------ Provided material ------

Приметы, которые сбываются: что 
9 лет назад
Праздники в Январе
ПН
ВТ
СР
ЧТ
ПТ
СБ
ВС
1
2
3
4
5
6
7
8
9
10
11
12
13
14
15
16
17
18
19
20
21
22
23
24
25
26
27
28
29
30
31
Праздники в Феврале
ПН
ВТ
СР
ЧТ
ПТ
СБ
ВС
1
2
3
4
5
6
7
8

------

_Goal of the exercise:_ Return every line from the entries above that includes the word "Праздники".

_Expected answer:_
Праздники в Январе
Праздники в Феврале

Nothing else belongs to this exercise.